→ **What is being asked**
Give the following records again in full and without alteration.

→ **Household object change records**
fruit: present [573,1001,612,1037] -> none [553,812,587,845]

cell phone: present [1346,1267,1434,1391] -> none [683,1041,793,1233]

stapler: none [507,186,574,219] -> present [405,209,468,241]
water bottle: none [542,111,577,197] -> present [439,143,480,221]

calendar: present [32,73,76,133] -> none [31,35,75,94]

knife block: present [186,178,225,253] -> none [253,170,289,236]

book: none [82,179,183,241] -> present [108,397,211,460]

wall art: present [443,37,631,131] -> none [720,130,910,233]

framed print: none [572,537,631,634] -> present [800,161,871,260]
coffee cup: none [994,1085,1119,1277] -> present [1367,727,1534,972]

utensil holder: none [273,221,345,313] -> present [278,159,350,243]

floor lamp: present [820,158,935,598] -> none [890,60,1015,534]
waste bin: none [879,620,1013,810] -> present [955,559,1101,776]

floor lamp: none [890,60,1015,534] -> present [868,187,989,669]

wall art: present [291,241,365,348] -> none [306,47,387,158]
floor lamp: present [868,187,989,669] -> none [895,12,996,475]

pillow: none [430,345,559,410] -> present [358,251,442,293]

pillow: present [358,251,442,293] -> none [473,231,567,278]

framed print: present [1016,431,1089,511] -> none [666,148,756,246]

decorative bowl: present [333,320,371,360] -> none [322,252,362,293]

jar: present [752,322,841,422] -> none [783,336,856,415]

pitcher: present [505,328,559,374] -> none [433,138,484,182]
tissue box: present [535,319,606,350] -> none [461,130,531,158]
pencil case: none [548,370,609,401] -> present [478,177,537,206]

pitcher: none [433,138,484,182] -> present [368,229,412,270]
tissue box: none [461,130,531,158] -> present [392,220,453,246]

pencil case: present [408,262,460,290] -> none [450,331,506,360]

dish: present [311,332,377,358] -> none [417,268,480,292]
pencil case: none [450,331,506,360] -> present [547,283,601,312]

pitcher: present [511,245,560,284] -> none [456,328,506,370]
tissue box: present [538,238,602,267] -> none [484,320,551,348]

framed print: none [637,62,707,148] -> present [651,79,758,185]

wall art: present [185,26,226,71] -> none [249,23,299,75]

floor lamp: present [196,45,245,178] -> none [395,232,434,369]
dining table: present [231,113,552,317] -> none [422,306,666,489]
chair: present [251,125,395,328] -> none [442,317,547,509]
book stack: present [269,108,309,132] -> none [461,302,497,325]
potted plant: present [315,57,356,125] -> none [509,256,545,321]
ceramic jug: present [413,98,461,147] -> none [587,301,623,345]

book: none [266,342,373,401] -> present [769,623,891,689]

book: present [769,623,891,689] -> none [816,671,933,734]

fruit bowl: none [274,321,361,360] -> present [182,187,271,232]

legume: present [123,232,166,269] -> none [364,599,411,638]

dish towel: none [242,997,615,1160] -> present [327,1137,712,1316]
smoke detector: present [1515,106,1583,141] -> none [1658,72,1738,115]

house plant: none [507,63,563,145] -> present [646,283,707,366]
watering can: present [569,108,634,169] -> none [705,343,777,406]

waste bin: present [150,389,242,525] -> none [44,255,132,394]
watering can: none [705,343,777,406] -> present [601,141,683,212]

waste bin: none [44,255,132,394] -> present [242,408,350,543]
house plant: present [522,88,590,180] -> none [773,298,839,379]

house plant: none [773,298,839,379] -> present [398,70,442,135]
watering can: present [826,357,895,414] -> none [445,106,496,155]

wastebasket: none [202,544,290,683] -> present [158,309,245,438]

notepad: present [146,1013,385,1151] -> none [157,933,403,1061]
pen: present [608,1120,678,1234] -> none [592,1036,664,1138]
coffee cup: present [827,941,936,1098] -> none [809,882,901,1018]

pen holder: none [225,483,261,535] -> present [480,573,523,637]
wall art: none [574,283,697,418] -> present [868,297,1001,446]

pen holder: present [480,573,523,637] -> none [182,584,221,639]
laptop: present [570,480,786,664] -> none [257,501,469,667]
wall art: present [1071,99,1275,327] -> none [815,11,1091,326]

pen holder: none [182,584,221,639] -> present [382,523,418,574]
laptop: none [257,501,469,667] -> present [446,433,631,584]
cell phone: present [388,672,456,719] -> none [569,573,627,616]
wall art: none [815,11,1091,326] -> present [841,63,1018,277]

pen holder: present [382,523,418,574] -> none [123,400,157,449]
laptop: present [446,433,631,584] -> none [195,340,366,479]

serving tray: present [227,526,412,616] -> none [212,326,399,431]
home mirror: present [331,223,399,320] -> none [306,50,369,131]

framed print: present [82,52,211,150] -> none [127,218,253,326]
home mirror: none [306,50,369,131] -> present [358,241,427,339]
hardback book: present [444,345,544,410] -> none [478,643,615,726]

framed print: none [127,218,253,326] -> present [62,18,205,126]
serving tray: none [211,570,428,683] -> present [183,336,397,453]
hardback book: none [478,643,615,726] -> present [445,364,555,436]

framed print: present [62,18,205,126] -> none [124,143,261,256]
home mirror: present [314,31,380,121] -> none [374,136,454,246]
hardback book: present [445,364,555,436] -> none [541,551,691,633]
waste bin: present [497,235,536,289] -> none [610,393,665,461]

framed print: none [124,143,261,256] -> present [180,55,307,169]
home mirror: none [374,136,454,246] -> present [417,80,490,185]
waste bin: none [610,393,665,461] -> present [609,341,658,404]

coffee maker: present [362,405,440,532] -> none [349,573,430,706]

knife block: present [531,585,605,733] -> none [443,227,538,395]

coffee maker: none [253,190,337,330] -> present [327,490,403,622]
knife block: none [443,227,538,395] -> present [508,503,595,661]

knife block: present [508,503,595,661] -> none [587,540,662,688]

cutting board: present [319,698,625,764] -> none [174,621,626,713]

→ **Exercise solution**
fruit: present [573,1001,612,1037] -> none [553,812,587,845]

cell phone: present [1346,1267,1434,1391] -> none [683,1041,793,1233]

stapler: none [507,186,574,219] -> present [405,209,468,241]
water bottle: none [542,111,577,197] -> present [439,143,480,221]

calendar: present [32,73,76,133] -> none [31,35,75,94]

knife block: present [186,178,225,253] -> none [253,170,289,236]

book: none [82,179,183,241] -> present [108,397,211,460]

wall art: present [443,37,631,131] -> none [720,130,910,233]

framed print: none [572,537,631,634] -> present [800,161,871,260]
coffee cup: none [994,1085,1119,1277] -> present [1367,727,1534,972]

utensil holder: none [273,221,345,313] -> present [278,159,350,243]

floor lamp: present [820,158,935,598] -> none [890,60,1015,534]
waste bin: none [879,620,1013,810] -> present [955,559,1101,776]

floor lamp: none [890,60,1015,534] -> present [868,187,989,669]

wall art: present [291,241,365,348] -> none [306,47,387,158]
floor lamp: present [868,187,989,669] -> none [895,12,996,475]

pillow: none [430,345,559,410] -> present [358,251,442,293]

pillow: present [358,251,442,293] -> none [473,231,567,278]

framed print: present [1016,431,1089,511] -> none [666,148,756,246]

decorative bowl: present [333,320,371,360] -> none [322,252,362,293]

jar: present [752,322,841,422] -> none [783,336,856,415]

pitcher: present [505,328,559,374] -> none [433,138,484,182]
tissue box: present [535,319,606,350] -> none [461,130,531,158]
pencil case: none [548,370,609,401] -> present [478,177,537,206]

pitcher: none [433,138,484,182] -> present [368,229,412,270]
tissue box: none [461,130,531,158] -> present [392,220,453,246]

pencil case: present [408,262,460,290] -> none [450,331,506,360]

dish: present [311,332,377,358] -> none [417,268,480,292]
pencil case: none [450,331,506,360] -> present [547,283,601,312]

pitcher: present [511,245,560,284] -> none [456,328,506,370]
tissue box: present [538,238,602,267] -> none [484,320,551,348]

framed print: none [637,62,707,148] -> present [651,79,758,185]

wall art: present [185,26,226,71] -> none [249,23,299,75]

floor lamp: present [196,45,245,178] -> none [395,232,434,369]
dining table: present [231,113,552,317] -> none [422,306,666,489]
chair: present [251,125,395,328] -> none [442,317,547,509]
book stack: present [269,108,309,132] -> none [461,302,497,325]
potted plant: present [315,57,356,125] -> none [509,256,545,321]
ceramic jug: present [413,98,461,147] -> none [587,301,623,345]

book: none [266,342,373,401] -> present [769,623,891,689]

book: present [769,623,891,689] -> none [816,671,933,734]

fruit bowl: none [274,321,361,360] -> present [182,187,271,232]

legume: present [123,232,166,269] -> none [364,599,411,638]

dish towel: none [242,997,615,1160] -> present [327,1137,712,1316]
smoke detector: present [1515,106,1583,141] -> none [1658,72,1738,115]

house plant: none [507,63,563,145] -> present [646,283,707,366]
watering can: present [569,108,634,169] -> none [705,343,777,406]

waste bin: present [150,389,242,525] -> none [44,255,132,394]
watering can: none [705,343,777,406] -> present [601,141,683,212]

waste bin: none [44,255,132,394] -> present [242,408,350,543]
house plant: present [522,88,590,180] -> none [773,298,839,379]

house plant: none [773,298,839,379] -> present [398,70,442,135]
watering can: present [826,357,895,414] -> none [445,106,496,155]

wastebasket: none [202,544,290,683] -> present [158,309,245,438]

notepad: present [146,1013,385,1151] -> none [157,933,403,1061]
pen: present [608,1120,678,1234] -> none [592,1036,664,1138]
coffee cup: present [827,941,936,1098] -> none [809,882,901,1018]

pen holder: none [225,483,261,535] -> present [480,573,523,637]
wall art: none [574,283,697,418] -> present [868,297,1001,446]

pen holder: present [480,573,523,637] -> none [182,584,221,639]
laptop: present [570,480,786,664] -> none [257,501,469,667]
wall art: present [1071,99,1275,327] -> none [815,11,1091,326]

pen holder: none [182,584,221,639] -> present [382,523,418,574]
laptop: none [257,501,469,667] -> present [446,433,631,584]
cell phone: present [388,672,456,719] -> none [569,573,627,616]
wall art: none [815,11,1091,326] -> present [841,63,1018,277]

pen holder: present [382,523,418,574] -> none [123,400,157,449]
laptop: present [446,433,631,584] -> none [195,340,366,479]

serving tray: present [227,526,412,616] -> none [212,326,399,431]
home mirror: present [331,223,399,320] -> none [306,50,369,131]

framed print: present [82,52,211,150] -> none [127,218,253,326]
home mirror: none [306,50,369,131] -> present [358,241,427,339]
hardback book: present [444,345,544,410] -> none [478,643,615,726]

framed print: none [127,218,253,326] -> present [62,18,205,126]
serving tray: none [211,570,428,683] -> present [183,336,397,453]
hardback book: none [478,643,615,726] -> present [445,364,555,436]

framed print: present [62,18,205,126] -> none [124,143,261,256]
home mirror: present [314,31,380,121] -> none [374,136,454,246]
hardback book: present [445,364,555,436] -> none [541,551,691,633]
waste bin: present [497,235,536,289] -> none [610,393,665,461]

framed print: none [124,143,261,256] -> present [180,55,307,169]
home mirror: none [374,136,454,246] -> present [417,80,490,185]
waste bin: none [610,393,665,461] -> present [609,341,658,404]

coffee maker: present [362,405,440,532] -> none [349,573,430,706]

knife block: present [531,585,605,733] -> none [443,227,538,395]

coffee maker: none [253,190,337,330] -> present [327,490,403,622]
knife block: none [443,227,538,395] -> present [508,503,595,661]

knife block: present [508,503,595,661] -> none [587,540,662,688]

cutting board: present [319,698,625,764] -> none [174,621,626,713]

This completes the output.